=== Extrait du texte ===

* * *

Le massacre de vingt druzes dans la région de Jabal el-Sammak, à Idlib, au nord de la Syrie, a été vivement condamné. Mais ce carnage, qui a provoqué un grand émoi au sein de cette communauté au Liban et en Syrie, ne semble pas pour autant avoir ébranlé la résilience de ses membres qui disent avoir toujours foi en leur avenir.
 

Un même sentiment semble prévaloir à Aley, une ville libanaise à majorité druze, et à Soueida, à plusieurs centaines de kilomètres de là, où se trouve le bastion de la communauté dans le Jabal el-Arab, en Syrie. «Nous ne quitterons pas notre terre et nous la défendrons quelle que soit la faction qui nous attaque», affirme le docteur Farès, un habitant de Soueida, contacté par téléphone.

* * *

=== Lignes de l'exercice ===
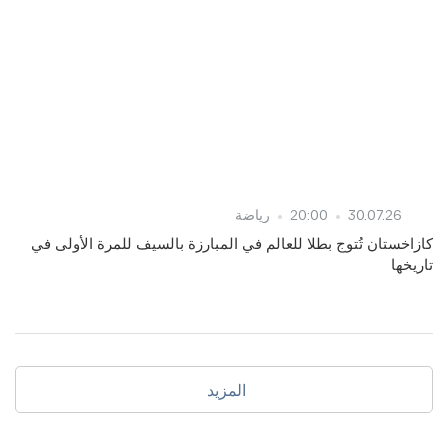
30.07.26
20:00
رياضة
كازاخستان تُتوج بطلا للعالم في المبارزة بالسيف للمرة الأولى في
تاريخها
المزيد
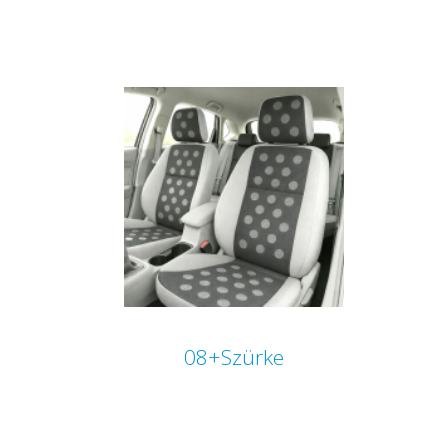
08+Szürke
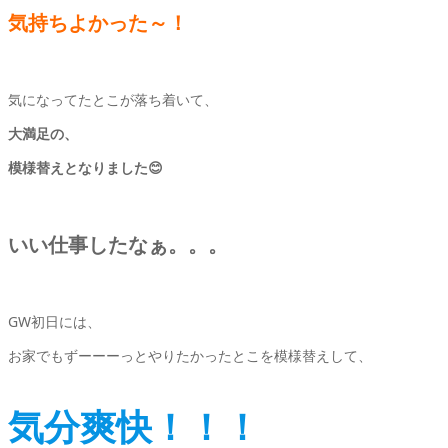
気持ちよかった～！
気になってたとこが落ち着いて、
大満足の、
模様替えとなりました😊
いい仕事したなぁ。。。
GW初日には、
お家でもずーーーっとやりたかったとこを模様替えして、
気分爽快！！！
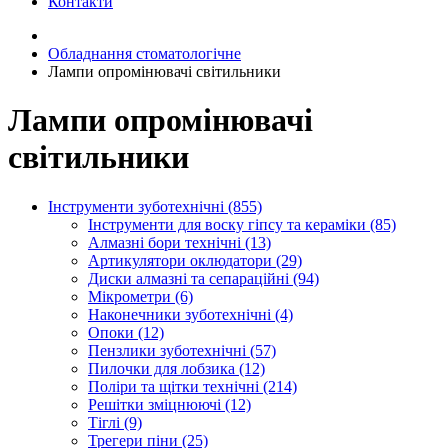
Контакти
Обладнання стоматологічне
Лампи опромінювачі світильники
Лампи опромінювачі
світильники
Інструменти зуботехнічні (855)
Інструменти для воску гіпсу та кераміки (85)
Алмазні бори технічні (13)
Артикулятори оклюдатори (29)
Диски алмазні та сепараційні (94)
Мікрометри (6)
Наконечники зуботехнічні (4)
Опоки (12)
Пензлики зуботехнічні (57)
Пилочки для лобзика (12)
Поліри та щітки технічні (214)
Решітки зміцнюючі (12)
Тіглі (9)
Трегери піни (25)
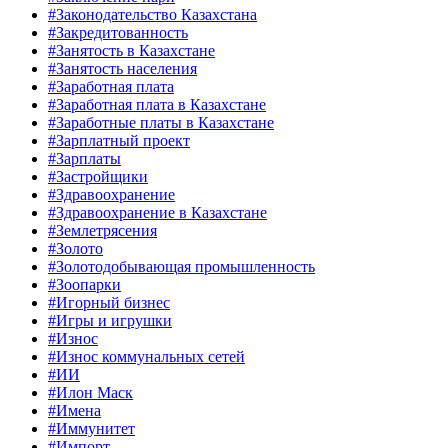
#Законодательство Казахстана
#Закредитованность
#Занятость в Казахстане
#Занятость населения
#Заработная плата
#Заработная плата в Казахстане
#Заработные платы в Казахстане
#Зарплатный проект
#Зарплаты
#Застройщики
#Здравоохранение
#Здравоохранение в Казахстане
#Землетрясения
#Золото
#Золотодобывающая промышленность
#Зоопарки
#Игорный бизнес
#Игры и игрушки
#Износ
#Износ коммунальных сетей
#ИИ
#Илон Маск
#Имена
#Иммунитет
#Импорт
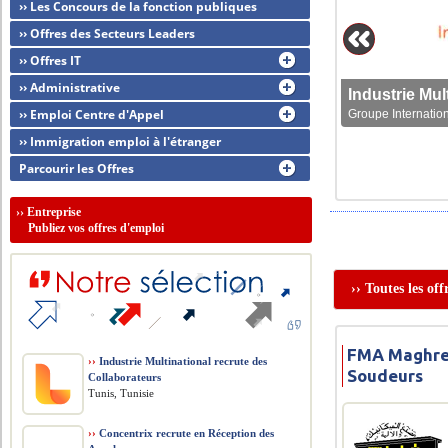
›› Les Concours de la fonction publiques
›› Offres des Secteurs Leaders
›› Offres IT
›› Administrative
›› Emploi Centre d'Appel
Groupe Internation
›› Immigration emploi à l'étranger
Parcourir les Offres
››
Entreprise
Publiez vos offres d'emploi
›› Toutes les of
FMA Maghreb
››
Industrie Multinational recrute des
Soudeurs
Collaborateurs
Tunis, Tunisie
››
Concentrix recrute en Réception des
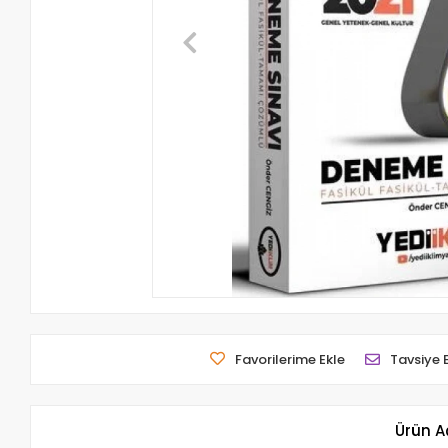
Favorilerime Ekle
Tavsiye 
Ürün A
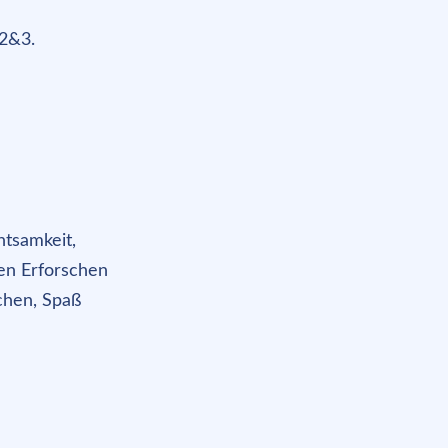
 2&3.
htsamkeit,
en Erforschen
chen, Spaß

* * *

=== Exercice 1 ===
Substituez « стоматологічні » à « зуботехнічні » dans les lignes, de la première jusqu'à celle qui contient « Трегери піни (25) » incluse, puis reproduisez-les sans autre modification et sans les images.
=== Exercice 2 ===
Reprenez le texte sur le massacre des druzes à Jabal el-Sammak là où il s'arrête et poursuivez-le.
Le texte et les lignes n'ont aucun rapport entre eux.

=== Zone de réponse 1 ===
30.07.26
20:00
رياضة
كازاخستان تُتوج بطلا للعالم في المبارزة بالسيف للمرة الأولى في
تاريخها
المزيد
08+Szürke
気持ちよかった～！
気になってたとこが落ち着いて、
大満足の、
模様替えとなりました😊
いい仕事したなぁ。。。
GW初日には、
お家でもずーーーっとやりたかったとこを模様替えして、
気分爽快！！！
Контакти
Обладнання стоматологічне
Лампи опромінювачі світильники
Лампи опромінювачі
світильники
Інструменти стоматологічні (855)
Інструменти для воску гіпсу та кераміки (85)
Алмазні бори технічні (13)
Артикулятори оклюдатори (29)
Диски алмазні та сепараційні (94)
Мікрометри (6)
Наконечники стоматологічні (4)
Опоки (12)
Пензлики стоматологічні (57)
Пилочки для лобзика (12)
Поліри та щітки технічні (214)
Решітки зміцнюючі (12)
Тіглі (9)
Трегери піни (25)

=== Zone de réponse 2 ===
Dans cette région, qui abrite le plus grand nombre de druzes au Moyen-Orient, (plus de 500 000 selon le ministre Akram Chéhayeb), les habitants se disent toujours confiants. «Nous disposons d’un avantage démographique dans le secteur de Soueida et une offensive lancée dans cette région serait donc beaucoup plus difficile et coûteuse que celle contre Qalb Laouzé», signale Raëd Chaya, un jeune de la région. Ce dernier assure que la majorité de la population est armée et prête à se défendre. «Soueida n’est pas Idlib», ajoute-t-il. A titre de comparaison, il y aurait environ 21 000 druzes, résidant dans près de 18 hameaux, dans le secteur d’Idlib, à majorité sunnite.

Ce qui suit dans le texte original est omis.